What you need to do: To complete this task, print all the data below exactly but leave out the images.

Entries shown:
========================================================================

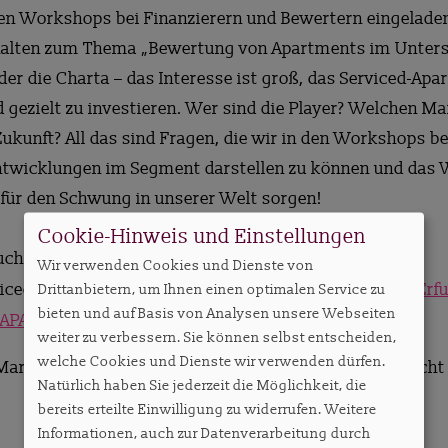
ernen Workshops bei Finanzierern und Bewertern eingelad
 halten zum Thema „Bewertung von Apartments im Unter
er die Charta – das Interesse ist groß, das Serviced-Apa
 gezielt zu investieren. Wer sind die Player? Welchen M
ukunft? All das sind Fragen, die wir in den Workshops b
Entwicklungen im Segment darstellen zu können und das
t für den Schwung in unserer Welt sorgen!
Cookie-Hinweis und Einstellungen
ch bei unseren Veranstaltungen?
Wir verwenden Cookies und Dienste von
iced-Apartment-Tag bei den
Arbonia Next Days in Erfu
Drittanbietern, um Ihnen einen optimalen Service zu
bieten und auf Basis von Analysen unsere Webseiten
APART Austria Special in Wien
.
weiter zu verbessern. Sie können selbst entscheiden,
welche Cookies und Dienste wir verwenden dürfen.
n Marktreport-Umfrage noch mitmachen, wenn noch nicht
Natürlich haben Sie jederzeit die Möglichkeit, die
bereits erteilte Einwilligung zu widerrufen. Weitere
Informationen, auch zur Datenverarbeitung durch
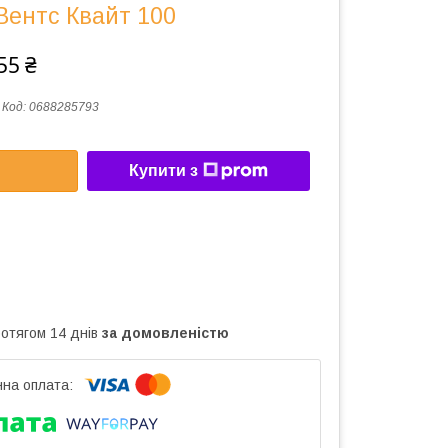
Вентс Квайт 100
55 ₴
Код:
0688285793
Купити з
ротягом 14 днів
за домовленістю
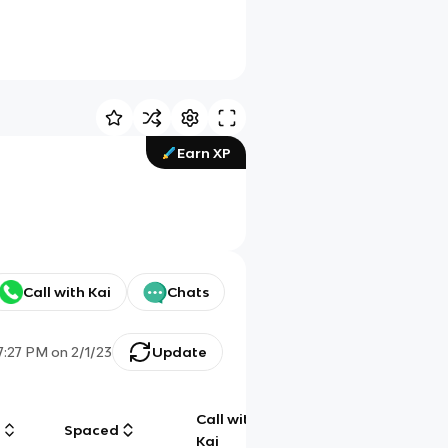
Earn XP
Call with Kai
Chats
7:27 PM
on
2/1/23
Update
Call with
g
Spaced
Chat
Kai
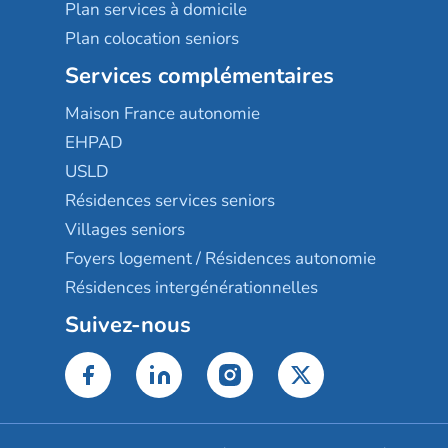
Plan services à domicile
Plan colocation seniors
Services complémentaires
Maison France autonomie
EHPAD
USLD
Résidences services seniors
Villages seniors
Foyers logement / Résidences autonomie
Résidences intergénérationnelles
Suivez-nous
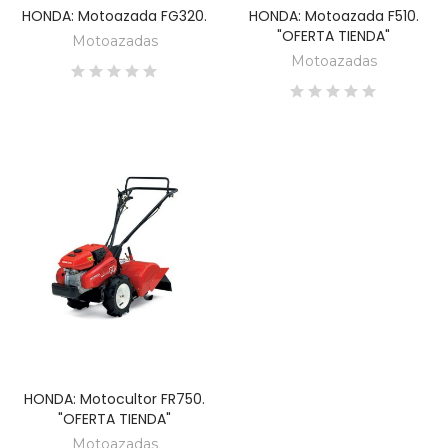
HONDA: Motoazada FG320.
HONDA: Motoazada F510.
DESCUBRE
DESCUBRE
"OFERTA TIENDA"
Motoazadas
Motoazadas
HONDA: Motocultor FR750.
DESCUBRE
"OFERTA TIENDA"
Motoazadas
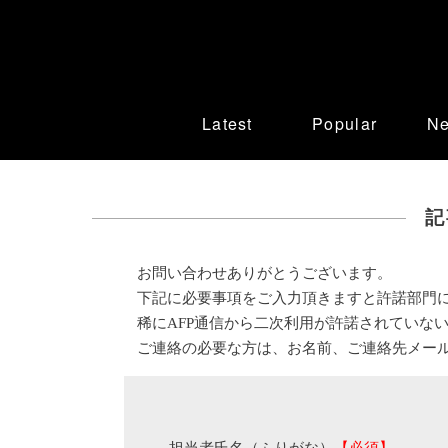
Latest
Popular
N
記
お問い合わせありがとうございます。
下記に必要事項をご入力頂きますと許諾部門
稀にAFP通信から二次利用が許諾されていな
ご連絡の必要な方は、お名前、ご連絡先メー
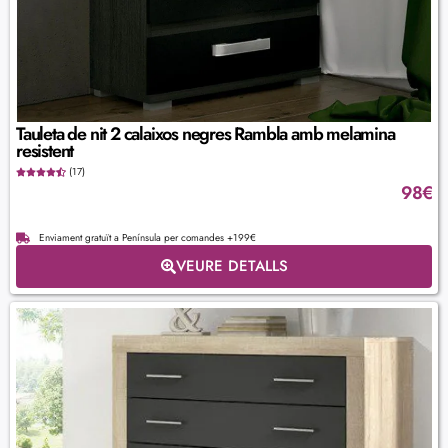
Tauleta de nit 2 calaixos negres Rambla amb melamina
resistent
(17)
98
€
Enviament gratuït a Península per comandes +199€
VEURE DETALLS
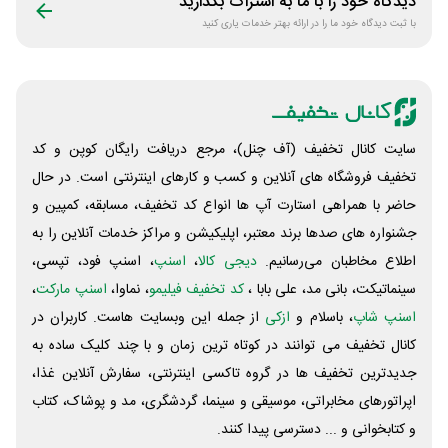
دیدگاه خود را با ما به اشتراک بگذارید
با ثبت دیدگاه خود ما را در ارائه بهتر خدمات یاری کنید
سایت کانال تخفیف (آف چنل)، مرجع دریافت رایگان کوپن و کد
تخفیف فروشگاه های آنلاین و کسب و‌ کارهای اینترنتی است. در حال
حاضر با همراهی استارت آپ ها انواع کد تخفیف، مسابقه، کمپین و
جشنواره های صدها برند معتبر، اپلیکیشن و مراکز خدمات آنلاین را به
اطلاع مخاطبان می‌رسانیم.
دیجی کالا
،
اسنپ
، اسنپ فود، تپسی،
سینماتیکت، بانی مد، علی‌ بابا ،
کد تخفیف فیلیمو
، نماوا،
اسنپ مارکت
،
اسنپ شاپ
، باسلام و
ازکی
از جمله این وبسایت ‌هاست. کاربران در
کانال تخفیف می توانند در کوتاه ترین زمان و با چند کلیک ساده به
جدیدترین تخفیف ها در گروه تاکسی اینترنتی، سفارش آنلاین غذا،
اپراتورهای مخابراتی، موسیقی و سینما، گردشگری، مد و پوشاک، کتاب
و کتابخوانی و ... دسترسی پیدا کنند.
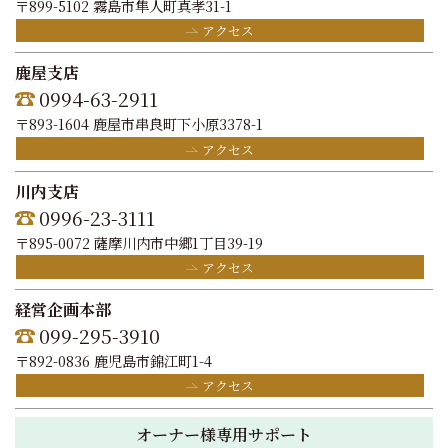
〒899-5102 霧島市隼人町真孝31-1
アクセス
鹿屋支店
0994-63-2911
〒893-1604 鹿屋市串良町下小原3378-1
アクセス
川内支店
0996-23-3111
〒895-0072 薩摩川内市中郷1丁目39-19
アクセス
経営企画本部
099-295-3910
〒892-0836 鹿児島市錦江町1-4
アクセス
オーナー様専用サポート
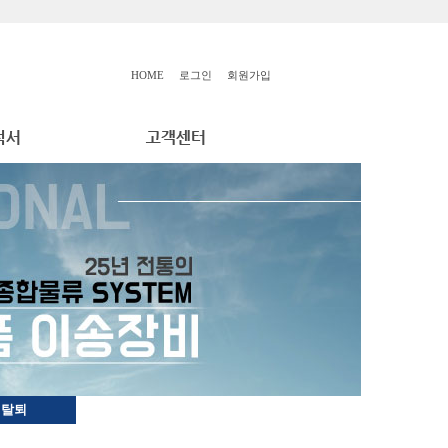
HOME
로그인
회원가입
원탈퇴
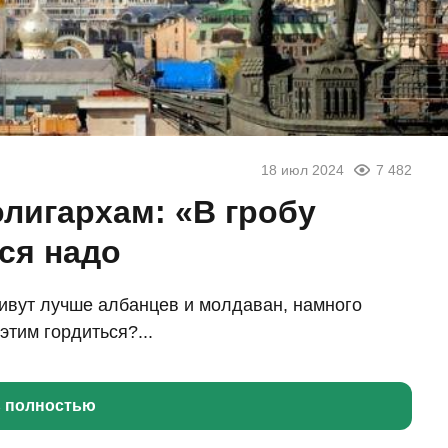
18 июл 2024
7 482
олигархам: «В гробу
ся надо
живут лучше албанцев и молдаван, намного
этим гордиться?...
ь полностью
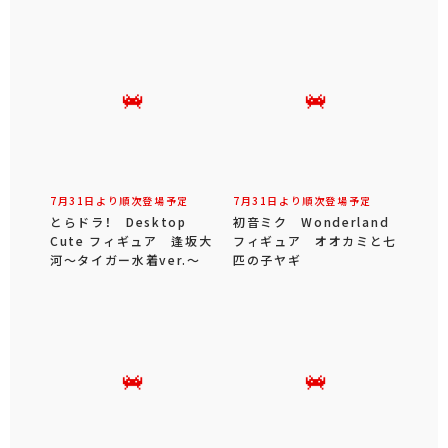
7月31日より順次登場予定
7月31日より順次登場予定
とらドラ！ Desktop
初音ミク Wonderland
Cute フィギュア 逢坂大
フィギュア オオカミと七
河～タイガー水着ver.～
匹の子ヤギ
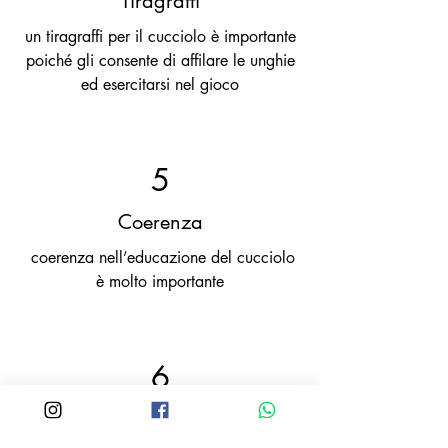
Tiragraffi
un tiragraffi per il cucciolo è importante
poiché gli consente di affilare le unghie
ed esercitarsi nel gioco
5
Coerenza
coerenza nell’educazione del cucciolo
è molto importante
6
Gioco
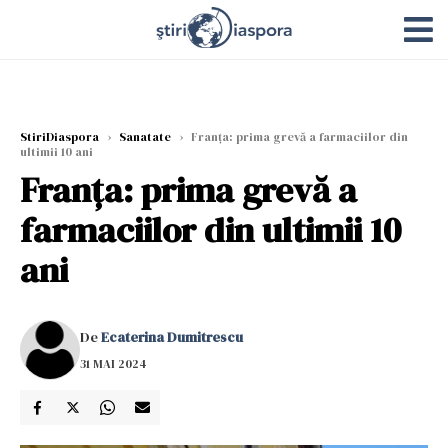
StiriDiaspora
›
Sanatate
›
Franța: prima grevă a farmaciilor din
ultimii 10 ani
Franța: prima grevă a
farmaciilor din ultimii 10
ani
De
Ecaterina Dumitrescu
31 MAI 2024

========================================================================

Result:
ernen Workshops bei Finanzierern und Bewertern eingelad
 halten zum Thema „Bewertung von Apartments im Unter
er die Charta – das Interesse ist groß, das Serviced-Apa
 gezielt zu investieren. Wer sind die Player? Welchen M
ukunft? All das sind Fragen, die wir in den Workshops b
Entwicklungen im Segment darstellen zu können und das
t für den Schwung in unserer Welt sorgen!
Cookie-Hinweis und Einstellungen
ch bei unseren Veranstaltungen?
Wir verwenden Cookies und Dienste von
iced-Apartment-Tag bei den
Arbonia Next Days in Erfu
Drittanbietern, um Ihnen einen optimalen Service zu
bieten und auf Basis von Analysen unsere Webseiten
APART Austria Special in Wien
.
weiter zu verbessern. Sie können selbst entscheiden,
welche Cookies und Dienste wir verwenden dürfen.
n Marktreport-Umfrage noch mitmachen, wenn noch nicht
Natürlich haben Sie jederzeit die Möglichkeit, die
bereits erteilte Einwilligung zu widerrufen. Weitere
Informationen, auch zur Datenverarbeitung durch
Вентс Квайт 100
55 ₴
Код:
0688285793
Купити з
ротягом 14 днів
за домовленістю
Earn XP
Call with Kai
Chats
7:27 PM
on
2/1/23
Update
Call with
g
Spaced
Chat
Kai
Plan services à domicile
Plan colocation seniors
Services complémentaires
Maison France autonomie
EHPAD
USLD
Résidences services seniors
Villages seniors
Foyers logement / Résidences autonomie
Résidences intergénérationnelles
Suivez-nous
HONDA: Motoazada FG320.
HONDA: Motoazada F510.
DESCUBRE
DESCUBRE
"OFERTA TIENDA"
Motoazadas
Motoazadas
HONDA: Motocultor FR750.
DESCUBRE
"OFERTA TIENDA"
Motoazadas
Latest
Popular
N
記
お問い合わせありがとうございます。
下記に必要事項をご入力頂きますと許諾部門
稀にAFP通信から二次利用が許諾されていな
ご連絡の必要な方は、お名前、ご連絡先メー
Tauleta de nit 2 calaixos negres Rambla amb melamina
resistent
(17)
98
€
Enviament gratuït a Península per comandes +199€
VEURE DETALLS
دیدگاه خود را با ما به اشتراک بگذارید
با ثبت دیدگاه خود ما را در ارائه بهتر خدمات یاری کنید
سایت کانال تخفیف (آف چنل)، مرجع دریافت رایگان کوپن و کد
تخفیف فروشگاه های آنلاین و کسب و‌ کارهای اینترنتی است. در حال
حاضر با همراهی استارت آپ ها انواع کد تخفیف، مسابقه، کمپین و
جشنواره های صدها برند معتبر، اپلیکیشن و مراکز خدمات آنلاین را به
اطلاع مخاطبان می‌رسانیم.
دیجی کالا
،
اسنپ
، اسنپ فود، تپسی،
سینماتیکت، بانی مد، علی‌ بابا ،
کد تخفیف فیلیمو
، نماوا،
اسنپ مارکت
،
اسنپ شاپ
، باسلام و
ازکی
از جمله این وبسایت ‌هاست. کاربران در
کانال تخفیف می توانند در کوتاه ترین زمان و با چند کلیک ساده به
جدیدترین تخفیف ها در گروه تاکسی اینترنتی، سفارش آنلاین غذا،
اپراتورهای مخابراتی، موسیقی و سینما، گردشگری، مد و پوشاک، کتاب
و کتابخوانی و ... دسترسی پیدا کنند.
〒899-5102 霧島市隼人町真孝31-1
アクセス
鹿屋支店
0994-63-2911
〒893-1604 鹿屋市串良町下小原3378-1
アクセス
川内支店
0996-23-3111
〒895-0072 薩摩川内市中郷1丁目39-19
アクセス
経営企画本部
099-295-3910
〒892-0836 鹿児島市錦江町1-4
アクセス
オーナー様専用サポート
HOME
로그인
회원가입
원탈퇴
18 июл 2024
7 482
олигархам: «В гробу
ся надо
живут лучше албанцев и молдаван, намного
этим гордиться?...
ь полностью
7月31日より順次登場予定
7月31日より順次登場予定
とらドラ！ Desktop
初音ミク Wonderland
Cute フィギュア 逢坂大
フィギュア オオカミと七
河～タイガー水着ver.～
匹の子ヤギ
Tiragraffi
un tiragraffi per il cucciolo è importante
poiché gli consente di affilare le unghie
ed esercitarsi nel gioco
5
Coerenza
coerenza nell’educazione del cucciolo
è molto importante
6
Gioco
StiriDiaspora
›
Sanatate
›
Franța: prima grevă a farmaciilor din
ultimii 10 ani
Franța: prima grevă a
farmaciilor din ultimii 10
ani
De
Ecaterina Dumitrescu
31 MAI 2024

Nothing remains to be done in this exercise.